Prakash Kumar Singh is the Chairman of Steel Authority of India Limited, SAIL, one of the largest state-owned steel-making companies based in India and one of the major steel makers in the world.

==Career==

P K Singh obtained his degree in metallurgy from Indian Institute of Technology Roorkee. Singh joined SAIL, Bokaro Steel Plant in 1980.

Singh was general manager (Blast Furnace) at Bokaro Steel Plant before being appointed executive director at IISCO Steel Plant.

Singh was executive director (Works) at Bhilai Steel Plant and prior to that he was executive director (Works) at IISCO Steel Plant. Before taking charge as chairman, SAIL in December 2015, Singh was the chief executive officer of SAIL's Durgapur Steel Plant and in July, 2015, he was also given the additional charge of CEO, IISCO Steel Plant.

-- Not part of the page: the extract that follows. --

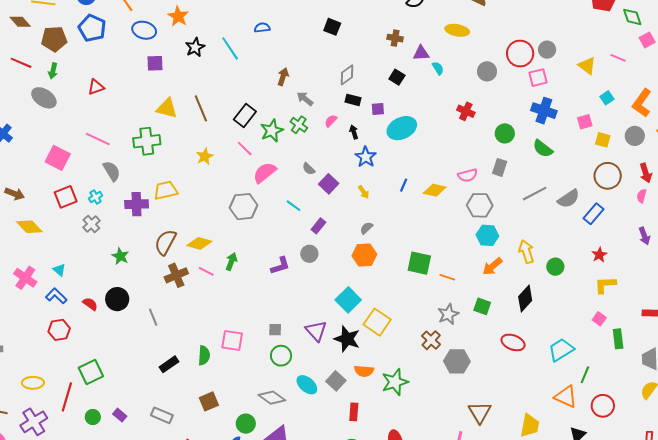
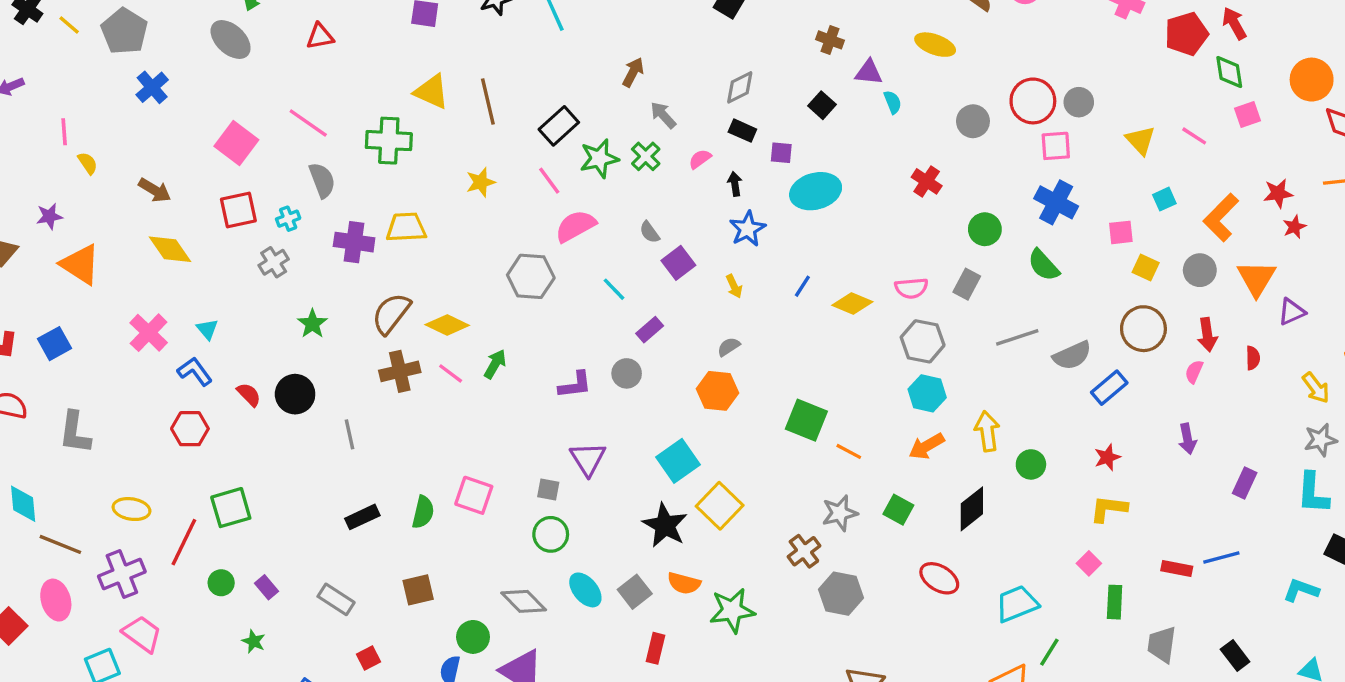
purple triangle: (316, 331) -> (588, 459), moved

==Awards and recognition==

He has been conferred with various awards viz. ‘Jawahar’ award for outstanding performance at ISP, Burnpur. ‘Industry Leader’ award conferred by Central Mechanical Engineering Research Institute, ‘Industry Leadership’ award conferred by the Institution of Engineers, Durgapur, ‘Best CEO’ award for the Eastern region conferred by the Quality Circle Forum of India, Durgapur Chapter.